Note: A story about this cabin appeared Nov. 21, 2014, in the Outdoors Weekend section. This is an update.
Cabin life evolves, as it should. In our early 50s, we bought a Wisconsin cabin to temper urban living. It was a glorious move. Ten years later, we retired, sold our Minnesota home and bought a midcentury modern condo in Palm Springs. Now, to our surprise, our cabin near Hayward, Wis., is our full-time residence (for five-six months a year) when we escape the California summer heat.
Friends mistakenly refer to it now as our lake home, since we show up, unpack and stay for six months. But here is the important point: While aging and life factors may have impacted the living arrangements, it still is the cabin. Always will be.
We still love the simple interior.
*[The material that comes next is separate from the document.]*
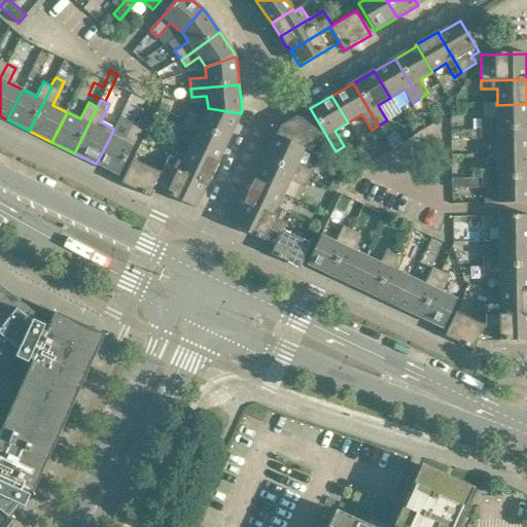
[(526,129),(526,104),(496,105),(496,118),(481,118),(481,130),(526,129)]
High ceilings supported by sturdy beams, the Swedish black stove for heat. Sunlight filters through the green of oak and maple leaves like one big treehouse. Open staircases are made of branches, posts and wood slabs for the steps. It creaks more, like we do. Oak plank flooring stretches between the walls and ceiling of rough pine. There’s not a stitch of plasterboard in the whole place. Warm. Hyggelig.
The Adirondack-style, red-oak-planked exterior walls are mellowing and bronzing and getting a richer patina. Now with bear and critter scratches, the pine log pillars supporting the decks and porches still stand strong. We still shower outdoors from May to October. When that chill fills the air, nothing beats a good bake in the Finnish-style sauna. We co-habitate with our kamikaze hummingbirds and dragon flies. Eagles soaring and pirouetting for a fish and the wail of the loon at night can still catch our breath.
This cabin changed our life 10 years ago, and it continues to shape this life journey we are on today. Its solitude continues to provide peace of mind while we navigate retirement and solidify new daily rhythms. And we still ask: How will we and the cabin age together? Will she be kind to us? And how will she finally beat us down?
I still laugh. Like so many cabin owners, our musings about cabin life still sound so cliché. But the power of a cliché is that it’s true, amazingly true, reminding us of the healing power of nature and wilderness. And tucked away in it all is our cabin.
CURT PETERSON, Palm Springs, Calif., and Hayward, Wis.